I have gotten some use of the original meaning of the word when I mock people who talk about "Catholic fundamentalists" as you did because if there's one thing that is characteristic of The Fundamentals and many of those who pledged allegiance to that mock-scripture, it is its vicious anti-Catholicism. The now billionaire-astro-turf bull shit of "traditional Catholicism" is more related to a particularly awful early 20th century phenomenon of "integralism" among right-wing Catholics. It is now a neo-fascist-capitalist cult which, like all "Christianity" that makes common cause with the rich and hateful, has no real dedication to the Gospel, the Law or the Prophets, it has little to nothing to do with Scripture at all but feeds off of the detritus of the worst period of Catholic history when the Papacy and many local bishops held medieval type power in kingdoms of this world and alligned themselves with the degenerate feudal rulers of kingdoms of the Earth who, likewise, never intended to follow the teachings of Jesus, the Law or the Prophets. Though a lot of it is even more in line with the putrid cabloid network of "Mother Angelica" or, as I called her, "that Nazi-nun" and its cloying nostalgia for a Hollywood "religious picture" conception of what Catholicism is supposed to all be about. Bing Crosby or Spencer Tracy playing a priest always made me gag. They hate Francis because he thinks Catholicism should be about the Gospel, Acts and the Epistles.
There is nothing more radical than the Gospel, the Law and the Prophets a close second to that in a graph of radicalism. And, with what has been done to the word "radical" I have to stipulate that as radical in a good way.
* It's telling how many of the atheist-fundamentalists insist that that the Fundamentalist style of Scripture reading is the only valid way to read them. Of course, that's because "Fundamentalism" turns God into a series of idols which are easy to knock down in argument. The reason that reading so much of the pop-atheist lit reveals how shallow it is. Perhaps since the "common sense" philosophical school is intimately tied in with the extension of the method of science into an ideological framing of reality and its morally catastrophic results, that isn't any big surprise. I think modern atheism in the European style, especially the Brit-English-Language style is as much a product of that simplistic methodology of "common sense" philosophy as Biblical fundamentalism is.
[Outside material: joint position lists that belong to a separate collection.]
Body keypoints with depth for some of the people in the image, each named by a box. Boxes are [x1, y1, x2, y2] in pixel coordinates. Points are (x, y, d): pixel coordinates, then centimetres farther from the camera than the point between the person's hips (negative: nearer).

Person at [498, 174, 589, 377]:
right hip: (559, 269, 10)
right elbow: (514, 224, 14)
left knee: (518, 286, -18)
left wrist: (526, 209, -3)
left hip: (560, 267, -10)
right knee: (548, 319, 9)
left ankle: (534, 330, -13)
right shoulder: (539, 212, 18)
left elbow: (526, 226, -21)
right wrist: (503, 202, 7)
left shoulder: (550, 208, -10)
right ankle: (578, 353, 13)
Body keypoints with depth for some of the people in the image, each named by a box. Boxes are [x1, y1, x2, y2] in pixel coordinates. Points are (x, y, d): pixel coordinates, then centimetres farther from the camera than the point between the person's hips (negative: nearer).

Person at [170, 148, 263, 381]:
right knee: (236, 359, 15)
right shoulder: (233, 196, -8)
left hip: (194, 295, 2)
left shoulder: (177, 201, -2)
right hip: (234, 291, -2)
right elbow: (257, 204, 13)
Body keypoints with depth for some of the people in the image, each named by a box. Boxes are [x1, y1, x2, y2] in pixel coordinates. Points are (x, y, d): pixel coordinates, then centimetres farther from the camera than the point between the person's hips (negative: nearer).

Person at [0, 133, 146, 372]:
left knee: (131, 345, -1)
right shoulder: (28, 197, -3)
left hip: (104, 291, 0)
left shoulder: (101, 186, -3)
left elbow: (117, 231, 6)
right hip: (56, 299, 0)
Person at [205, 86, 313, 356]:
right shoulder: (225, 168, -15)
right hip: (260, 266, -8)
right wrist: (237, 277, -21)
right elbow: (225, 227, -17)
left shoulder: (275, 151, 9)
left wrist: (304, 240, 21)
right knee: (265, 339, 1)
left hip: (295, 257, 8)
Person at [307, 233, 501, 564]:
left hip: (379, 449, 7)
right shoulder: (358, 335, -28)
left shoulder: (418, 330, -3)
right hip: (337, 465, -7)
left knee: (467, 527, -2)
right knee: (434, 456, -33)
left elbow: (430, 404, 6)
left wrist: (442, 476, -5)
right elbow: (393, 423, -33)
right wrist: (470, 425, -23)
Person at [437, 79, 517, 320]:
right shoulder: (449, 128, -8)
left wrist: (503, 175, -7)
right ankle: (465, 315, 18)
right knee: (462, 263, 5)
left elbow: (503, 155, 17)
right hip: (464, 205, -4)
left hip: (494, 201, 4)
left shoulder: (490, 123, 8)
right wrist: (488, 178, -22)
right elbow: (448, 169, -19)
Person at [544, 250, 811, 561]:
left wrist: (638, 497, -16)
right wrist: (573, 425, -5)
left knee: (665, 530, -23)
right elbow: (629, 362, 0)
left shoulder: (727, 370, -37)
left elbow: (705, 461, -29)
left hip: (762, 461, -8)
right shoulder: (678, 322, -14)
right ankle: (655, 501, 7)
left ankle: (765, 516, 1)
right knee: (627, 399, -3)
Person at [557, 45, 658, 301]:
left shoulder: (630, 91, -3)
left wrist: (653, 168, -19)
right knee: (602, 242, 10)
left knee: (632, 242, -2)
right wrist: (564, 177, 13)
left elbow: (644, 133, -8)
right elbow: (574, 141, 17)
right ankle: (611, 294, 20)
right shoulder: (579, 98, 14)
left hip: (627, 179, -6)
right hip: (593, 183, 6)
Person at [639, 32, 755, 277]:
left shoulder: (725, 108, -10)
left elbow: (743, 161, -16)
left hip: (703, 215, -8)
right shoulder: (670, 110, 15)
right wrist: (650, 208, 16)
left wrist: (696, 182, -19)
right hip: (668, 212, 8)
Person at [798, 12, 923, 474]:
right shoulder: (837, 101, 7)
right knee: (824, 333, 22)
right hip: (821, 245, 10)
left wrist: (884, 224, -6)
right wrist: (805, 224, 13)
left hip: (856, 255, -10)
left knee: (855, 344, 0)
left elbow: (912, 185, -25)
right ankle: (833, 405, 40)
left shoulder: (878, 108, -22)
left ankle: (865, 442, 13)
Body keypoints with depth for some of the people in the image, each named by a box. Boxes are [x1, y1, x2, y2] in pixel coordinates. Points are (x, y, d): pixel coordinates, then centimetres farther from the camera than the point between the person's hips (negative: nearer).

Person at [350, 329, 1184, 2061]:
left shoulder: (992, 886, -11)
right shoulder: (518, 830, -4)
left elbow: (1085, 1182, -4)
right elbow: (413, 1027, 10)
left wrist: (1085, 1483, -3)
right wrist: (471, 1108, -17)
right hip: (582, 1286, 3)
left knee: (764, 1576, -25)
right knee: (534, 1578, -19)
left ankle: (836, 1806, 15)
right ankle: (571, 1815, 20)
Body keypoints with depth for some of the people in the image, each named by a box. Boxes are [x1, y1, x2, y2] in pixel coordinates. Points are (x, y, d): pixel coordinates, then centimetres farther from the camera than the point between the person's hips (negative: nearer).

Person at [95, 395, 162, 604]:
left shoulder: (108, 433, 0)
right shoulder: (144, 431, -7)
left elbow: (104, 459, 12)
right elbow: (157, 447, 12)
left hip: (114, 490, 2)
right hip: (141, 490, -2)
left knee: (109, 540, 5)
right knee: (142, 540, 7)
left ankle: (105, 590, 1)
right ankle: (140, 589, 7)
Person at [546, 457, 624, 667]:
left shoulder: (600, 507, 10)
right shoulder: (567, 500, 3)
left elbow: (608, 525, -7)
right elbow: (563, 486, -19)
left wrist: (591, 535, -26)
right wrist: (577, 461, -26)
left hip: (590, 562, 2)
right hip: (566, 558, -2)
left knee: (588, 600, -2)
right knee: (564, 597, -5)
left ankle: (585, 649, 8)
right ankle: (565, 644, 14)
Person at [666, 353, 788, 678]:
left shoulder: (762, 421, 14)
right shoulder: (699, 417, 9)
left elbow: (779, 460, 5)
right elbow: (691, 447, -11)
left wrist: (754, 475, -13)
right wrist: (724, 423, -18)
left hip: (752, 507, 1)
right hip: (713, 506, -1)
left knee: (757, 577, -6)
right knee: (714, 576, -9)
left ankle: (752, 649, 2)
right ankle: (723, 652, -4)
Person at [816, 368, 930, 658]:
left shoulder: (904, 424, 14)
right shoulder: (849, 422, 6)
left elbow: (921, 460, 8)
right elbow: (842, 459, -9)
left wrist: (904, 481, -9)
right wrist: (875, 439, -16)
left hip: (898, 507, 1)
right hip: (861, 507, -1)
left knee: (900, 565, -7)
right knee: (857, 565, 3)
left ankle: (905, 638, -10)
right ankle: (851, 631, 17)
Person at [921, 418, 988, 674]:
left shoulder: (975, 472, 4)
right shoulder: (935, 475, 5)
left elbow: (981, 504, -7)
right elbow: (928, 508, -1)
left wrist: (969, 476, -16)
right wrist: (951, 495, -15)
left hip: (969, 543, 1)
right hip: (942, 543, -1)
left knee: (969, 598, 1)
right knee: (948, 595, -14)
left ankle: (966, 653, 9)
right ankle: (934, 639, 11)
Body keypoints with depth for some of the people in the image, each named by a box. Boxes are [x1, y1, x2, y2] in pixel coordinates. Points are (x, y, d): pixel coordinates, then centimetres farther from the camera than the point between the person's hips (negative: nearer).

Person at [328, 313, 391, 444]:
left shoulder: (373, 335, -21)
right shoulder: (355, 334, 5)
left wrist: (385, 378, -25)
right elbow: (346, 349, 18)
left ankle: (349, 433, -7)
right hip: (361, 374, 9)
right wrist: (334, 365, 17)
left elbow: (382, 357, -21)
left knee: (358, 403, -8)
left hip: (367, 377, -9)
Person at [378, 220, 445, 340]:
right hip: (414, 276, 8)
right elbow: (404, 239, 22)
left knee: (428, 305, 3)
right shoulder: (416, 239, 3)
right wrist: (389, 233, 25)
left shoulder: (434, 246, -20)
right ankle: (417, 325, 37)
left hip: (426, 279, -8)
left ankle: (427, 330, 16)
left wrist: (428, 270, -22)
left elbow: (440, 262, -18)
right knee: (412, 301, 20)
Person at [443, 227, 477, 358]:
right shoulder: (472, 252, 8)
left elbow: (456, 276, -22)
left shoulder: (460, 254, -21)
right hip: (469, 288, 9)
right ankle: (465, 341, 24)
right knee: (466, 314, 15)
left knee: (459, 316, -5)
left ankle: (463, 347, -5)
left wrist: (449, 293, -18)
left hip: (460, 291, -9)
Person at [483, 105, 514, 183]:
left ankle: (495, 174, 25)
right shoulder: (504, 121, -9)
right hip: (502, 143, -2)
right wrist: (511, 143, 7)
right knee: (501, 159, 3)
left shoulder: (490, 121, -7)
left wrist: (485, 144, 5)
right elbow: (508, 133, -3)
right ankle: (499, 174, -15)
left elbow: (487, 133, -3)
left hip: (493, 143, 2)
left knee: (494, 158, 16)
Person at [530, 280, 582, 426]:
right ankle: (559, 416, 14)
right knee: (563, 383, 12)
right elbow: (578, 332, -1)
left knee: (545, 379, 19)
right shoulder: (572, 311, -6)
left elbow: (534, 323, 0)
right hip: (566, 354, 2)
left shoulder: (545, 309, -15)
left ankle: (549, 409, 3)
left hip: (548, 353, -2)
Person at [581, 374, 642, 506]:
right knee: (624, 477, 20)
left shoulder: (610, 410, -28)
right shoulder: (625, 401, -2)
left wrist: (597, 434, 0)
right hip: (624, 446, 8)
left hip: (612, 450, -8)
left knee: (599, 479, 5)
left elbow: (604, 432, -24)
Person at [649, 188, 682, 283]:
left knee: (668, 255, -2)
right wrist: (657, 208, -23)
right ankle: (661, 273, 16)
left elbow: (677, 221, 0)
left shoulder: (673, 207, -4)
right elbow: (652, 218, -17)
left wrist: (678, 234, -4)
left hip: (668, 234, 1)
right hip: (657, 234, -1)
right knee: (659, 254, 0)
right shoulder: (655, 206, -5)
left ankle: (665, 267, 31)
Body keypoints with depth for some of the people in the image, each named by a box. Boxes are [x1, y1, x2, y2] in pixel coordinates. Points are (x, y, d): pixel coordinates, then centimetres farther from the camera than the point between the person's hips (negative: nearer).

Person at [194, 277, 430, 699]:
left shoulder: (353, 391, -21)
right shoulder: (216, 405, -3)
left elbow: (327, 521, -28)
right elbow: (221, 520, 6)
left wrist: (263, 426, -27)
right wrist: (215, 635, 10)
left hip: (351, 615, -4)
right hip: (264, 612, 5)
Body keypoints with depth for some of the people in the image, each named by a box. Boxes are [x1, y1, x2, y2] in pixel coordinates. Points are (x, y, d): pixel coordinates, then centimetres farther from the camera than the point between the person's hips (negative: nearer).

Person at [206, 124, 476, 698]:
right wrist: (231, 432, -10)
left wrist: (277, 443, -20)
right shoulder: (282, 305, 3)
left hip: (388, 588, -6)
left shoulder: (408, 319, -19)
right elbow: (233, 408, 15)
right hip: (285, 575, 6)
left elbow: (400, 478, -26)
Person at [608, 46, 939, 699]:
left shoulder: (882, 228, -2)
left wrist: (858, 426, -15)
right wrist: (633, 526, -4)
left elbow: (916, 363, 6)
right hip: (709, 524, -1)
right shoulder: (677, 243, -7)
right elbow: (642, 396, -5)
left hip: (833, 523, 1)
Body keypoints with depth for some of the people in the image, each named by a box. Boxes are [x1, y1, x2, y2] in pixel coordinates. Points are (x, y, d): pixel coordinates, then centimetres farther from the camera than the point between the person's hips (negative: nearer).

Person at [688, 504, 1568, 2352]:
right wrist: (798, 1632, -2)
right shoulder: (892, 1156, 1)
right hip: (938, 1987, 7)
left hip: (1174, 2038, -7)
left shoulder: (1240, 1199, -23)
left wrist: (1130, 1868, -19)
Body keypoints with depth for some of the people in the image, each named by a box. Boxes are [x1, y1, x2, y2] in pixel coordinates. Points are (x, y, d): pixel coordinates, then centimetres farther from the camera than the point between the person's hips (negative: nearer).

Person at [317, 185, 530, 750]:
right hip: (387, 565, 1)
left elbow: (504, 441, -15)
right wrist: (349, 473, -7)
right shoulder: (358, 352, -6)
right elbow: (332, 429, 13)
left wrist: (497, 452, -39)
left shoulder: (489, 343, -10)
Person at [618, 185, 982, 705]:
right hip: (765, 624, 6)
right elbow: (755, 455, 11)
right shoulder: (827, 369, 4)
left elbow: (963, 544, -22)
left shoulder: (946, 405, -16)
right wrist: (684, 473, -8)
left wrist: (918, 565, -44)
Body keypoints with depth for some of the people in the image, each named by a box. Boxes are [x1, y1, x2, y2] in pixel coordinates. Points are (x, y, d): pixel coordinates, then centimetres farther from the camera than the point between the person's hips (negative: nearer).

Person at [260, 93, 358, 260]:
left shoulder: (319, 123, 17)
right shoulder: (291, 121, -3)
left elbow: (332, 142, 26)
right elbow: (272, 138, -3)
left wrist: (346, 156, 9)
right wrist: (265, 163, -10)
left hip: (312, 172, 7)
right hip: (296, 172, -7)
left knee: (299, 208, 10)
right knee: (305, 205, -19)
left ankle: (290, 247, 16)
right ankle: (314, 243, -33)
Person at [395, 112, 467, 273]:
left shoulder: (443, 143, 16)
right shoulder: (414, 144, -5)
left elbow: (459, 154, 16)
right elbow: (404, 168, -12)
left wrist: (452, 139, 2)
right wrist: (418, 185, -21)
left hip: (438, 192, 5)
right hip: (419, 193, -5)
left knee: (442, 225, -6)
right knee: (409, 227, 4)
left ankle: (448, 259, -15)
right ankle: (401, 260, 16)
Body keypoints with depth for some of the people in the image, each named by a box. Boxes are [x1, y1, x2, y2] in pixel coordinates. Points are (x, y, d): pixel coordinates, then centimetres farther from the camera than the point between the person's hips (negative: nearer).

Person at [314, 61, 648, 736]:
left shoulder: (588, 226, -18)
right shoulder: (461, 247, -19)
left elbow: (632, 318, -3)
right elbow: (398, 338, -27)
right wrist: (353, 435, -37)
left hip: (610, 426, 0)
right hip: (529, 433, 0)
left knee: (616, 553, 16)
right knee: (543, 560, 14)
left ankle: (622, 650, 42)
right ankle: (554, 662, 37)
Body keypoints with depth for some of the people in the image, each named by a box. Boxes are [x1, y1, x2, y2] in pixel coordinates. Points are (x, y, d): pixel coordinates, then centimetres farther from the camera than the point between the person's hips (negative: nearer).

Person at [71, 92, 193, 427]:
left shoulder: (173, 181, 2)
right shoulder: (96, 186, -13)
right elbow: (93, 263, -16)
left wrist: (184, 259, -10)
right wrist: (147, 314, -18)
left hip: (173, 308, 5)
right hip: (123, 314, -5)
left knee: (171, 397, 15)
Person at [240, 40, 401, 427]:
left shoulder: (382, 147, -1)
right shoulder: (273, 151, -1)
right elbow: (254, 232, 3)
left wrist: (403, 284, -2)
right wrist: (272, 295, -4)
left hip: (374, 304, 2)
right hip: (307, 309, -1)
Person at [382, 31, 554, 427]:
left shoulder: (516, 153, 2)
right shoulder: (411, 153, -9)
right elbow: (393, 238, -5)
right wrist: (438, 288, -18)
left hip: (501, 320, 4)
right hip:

Given enough time I might relate that to the degeneracy that pseudo-science and academia fell into in the "enlightenment" imposition of scientism as the only respectable intellectual position and its invasion of popular culture among the mid-brow, college-credentialed population, the ones who so futilely war with the "fundamentalists" who certainly have had a far greater success in terms of politics and influence.
It's remarkable how dumbing stuff down is so much a part of that "enlightenment." And if there's one thing that might be a truism, stupid sells when you scrap moral responsibility.